I’m in the middle of it all – as is appropriate I guess as the Non-Commissioned Officer In Charge (NCOIC).
Top Row L to R – Sergeant Mashell (Air Force), Mr. Firas, Sergeant Justin (Air Force), Petty Officer La’Sheema (Navy), Mr. Arkan, and Sergreant Christopher “C.J.”

And again, sorry about the white out over the eyes of our Iraqi’s, but as I said before, the only thing they really fear is other Iraqis. Mr. Arkan even quit work for a year and a half because of the threats he and his family received. And Mr. Ali has been doing this since May of 2003 despite all the threats. I guard them like I guard my own soldiers, sometimes even more because they are unarmed and have to go back to home in town at the end of the day.

Here’s another photo of most of our team. This photo is from our “Combat Patch” ceremony for the first-time deployers. An Army tradition started in WWII is that if you serve overseas in a area designated as a hostile area by the Sec. Def. then you wear the patch of the unit you were assigned to on your right sleeve (current unit is always on your left sleeve). Being multi-service however means something a little different for each person.

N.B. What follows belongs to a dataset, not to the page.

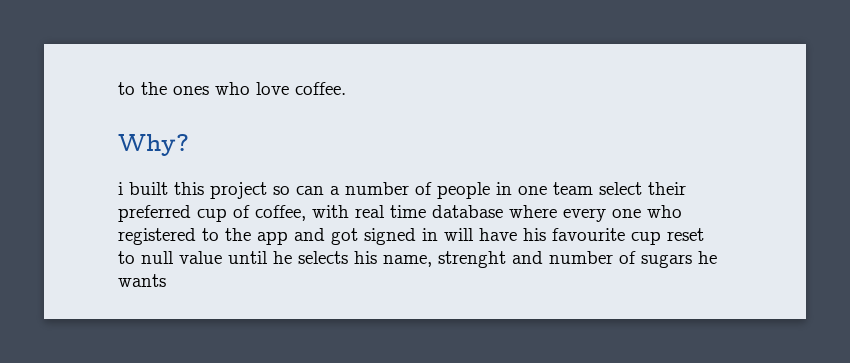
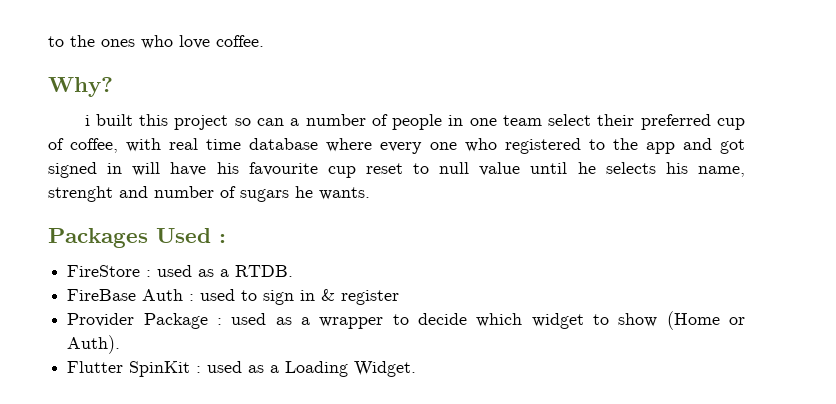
[118,274,166,287] wants -> [319,187,370,200] [48,228,226,248] [67,265,294,277] [67,289,400,305] [67,311,745,330] [67,335,121,354] [67,361,417,377] wants. // Packages Used : // FireStore : used as a RTDB. // FireBase Auth : used to sign in & register // Provider Package : used as a wrapper to decide which widget to show (Home or Auth). // Flutter SpinKit : used as a Loading Widget.

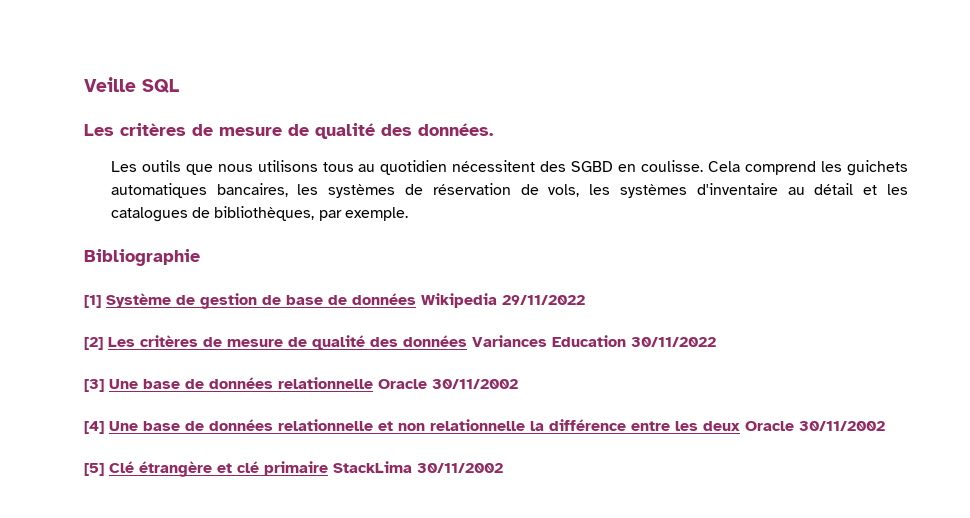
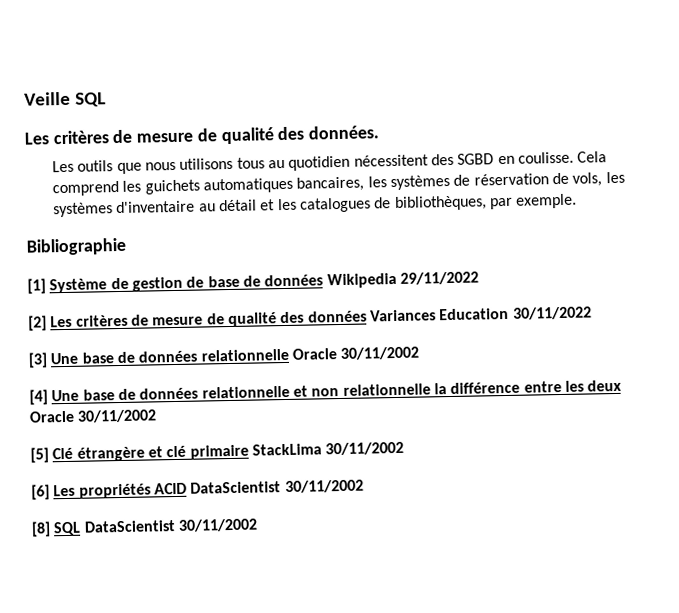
(503, 468) none -> [31,479,364,500] [31,518,258,537] // [6] Les propriétés ACID DataScientist 30/11/2002 // [8] SQL DataScientist 30/11/2002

The Navy wears our uniform when attached to Army forces and therefore is authorized the patch while wearing our uniform. The Air Force isn’t authorized to wear the Army uniform and don’t wear unit patches anymore anyway. Even still, we included them in the ceremony and gave them a patch as a symbol of belonging to the team and in keeping with a common motto over here with all the different forces on the ground, “One Team, One Fight”. The Velcro stuck to their rank long enough for us to take the photo.

Now I always make it sound like so much fun over here, but sometimes you do need a little stress relief. Sergeant May here bought this $7 alarm clock at the PX only to realize that the alarm didn’t work (makes me wonder what she was using this past 2 months). Instead of taking it back to trade it out or a refund, she took the opportunity to release a little stress…to it’s demise. Quite a show seeing someone out in 115 degree weather smashing away at an alarm clock with a hammer – but hey, whatever works for you I say.

Last but not least, you have to appreciate the food. Some might think that Iraqi food would be disgusting or revolting. On the contrary, the food is one of the things I was actually looking forward as I was preparing to come back here. Two of the main dishes here are a simple baked chicken on rice or “Kabobs” which is basically lamb prepared like hamburger. It’s cooked in strips and you put it inside pita bread with toppings and chow down. The bread is quite good really. And the meats are usually outstanding in and of themselves (I love the kabob seasonings). But what really makes it memorable are the vegetables. I’m telling you I have never had such fresh produce in my life other than when we grew our own in Arkansas. This stuff can’t be more than a couple days old. And to top off some good meat and bread with scrumptious cucumber, tomato, and fresh onion – YUM!!! Oh, and the baklava ( desert is some of the best ever as well. All hand made and extremely fresh.

This particular spread here was a “small” party for our outgoing Deputy Team Leader who is a Lt. Colonel who has been with the PRT for the past 11 months.

There’s another dish I remember that had meat and veggies wrapped in something like a large grape leaf. That and large fish are for extremely special occasions – but hopefully I’ll get some before we’re done.

Well, that’s about it for now. I think it’s time to go and get some chow…I’ve made myself hungry. Take care all and hopefully a new post sooner rather than later.